Thayer, who has been working with the band in a background capacity since the early 1990s, and joined the band as a full-fledged member in 2002, told QMI Agency about what a ride it's been for the veteran rockers over the past number of years.
"It's been a whirlwind, and it keeps going because it's been going so well that we keep on adding shows here and there. This run we're on now is only about five or six weeks, but a lot of the shows are up in Canada, which has always been one of the greatest places for us to play. Some of the biggest turnouts, almost ever, have been at some of our Canadian shows. There's a lot of great fans there," Thayer said from Los Angeles, where the band had taken a short break from touring to do some work on their next album.
The band's previous album, Sonic Boom, was the first studio album for Kiss in more than a decade, and the first with Thayer.
It was a smash hit, in an era when record sales have been in decline thanks to the advent of downloading. On the strength of the singles Modern Day Deliliah and Say Yeah, the Sonic Boom world tour has, essentially never stopped. Thayer said all of the band members, but particularly stalwarts Simmons and Stanley, were very pleased with the album, and were heartened by the critical acclaim it received, as well as the overwhelming fan support.
Like their as-yet-untitled forthcoming album, Sonic Boom was recorded 'old-school', much like Kiss' first three albums — Kiss, Hotter than Hell and Dressed to Kill — in the early 1970s.

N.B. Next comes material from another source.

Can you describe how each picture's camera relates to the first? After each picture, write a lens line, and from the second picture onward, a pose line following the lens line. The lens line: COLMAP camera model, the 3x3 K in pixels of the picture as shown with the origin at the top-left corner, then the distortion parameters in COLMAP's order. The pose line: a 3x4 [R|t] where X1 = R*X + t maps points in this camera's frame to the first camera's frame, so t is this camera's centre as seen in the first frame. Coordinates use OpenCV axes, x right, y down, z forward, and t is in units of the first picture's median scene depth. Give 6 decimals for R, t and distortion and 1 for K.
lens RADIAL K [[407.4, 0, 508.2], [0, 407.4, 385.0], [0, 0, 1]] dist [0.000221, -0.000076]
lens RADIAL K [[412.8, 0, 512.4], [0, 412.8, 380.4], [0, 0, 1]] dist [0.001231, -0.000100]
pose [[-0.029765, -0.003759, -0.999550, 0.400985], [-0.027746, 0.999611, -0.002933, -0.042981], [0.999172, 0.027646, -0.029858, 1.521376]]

"We were super proud of how we wrote and recorded that album, and the way it sounded. From top to bottom, we were 100% happy with how it turned out. The whole design of it was something that we were going to do just between the four band members. We did all the writing and recording, we didn't get influenced, or have outside input on song selections or anything like that. We did it almost like a new band starting up would," Thayer explained.
"It reminded me of that feeling of going back to when you first got into a band, where you're in your garage or someone's basement, and you're writing songs and recording them. There was no real agenda with Sonic Boom. We wanted to keep it simple, and not over-think it."

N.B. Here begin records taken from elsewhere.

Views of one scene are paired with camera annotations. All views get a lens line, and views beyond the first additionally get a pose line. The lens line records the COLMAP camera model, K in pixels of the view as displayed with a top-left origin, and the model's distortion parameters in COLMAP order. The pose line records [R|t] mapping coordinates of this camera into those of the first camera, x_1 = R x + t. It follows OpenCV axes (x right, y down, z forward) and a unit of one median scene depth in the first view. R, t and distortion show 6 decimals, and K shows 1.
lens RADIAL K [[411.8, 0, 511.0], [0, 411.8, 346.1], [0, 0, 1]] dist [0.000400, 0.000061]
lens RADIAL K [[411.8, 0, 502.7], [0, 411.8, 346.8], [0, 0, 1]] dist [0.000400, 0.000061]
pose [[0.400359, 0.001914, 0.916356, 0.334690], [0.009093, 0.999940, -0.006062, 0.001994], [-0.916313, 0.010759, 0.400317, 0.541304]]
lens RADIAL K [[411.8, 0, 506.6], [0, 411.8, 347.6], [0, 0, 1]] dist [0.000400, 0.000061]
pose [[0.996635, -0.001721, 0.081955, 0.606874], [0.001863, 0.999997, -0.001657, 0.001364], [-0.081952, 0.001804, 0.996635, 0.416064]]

Thayer said eight songs have been recorded for the new album, and there are still four or five more to go.
"This new record has the same approach, but I think we've even upped the ante as far as the writing, and I think we're just more comfortable now. We're coming up with even cooler ideas. And even the recording process is kind of a throwback. In the studio, everybody is playing together, it's not just building tracks up one instrument at a time. We all played together, and we recorded on analog tape ... to get the real straight-ahead rock sound," he said.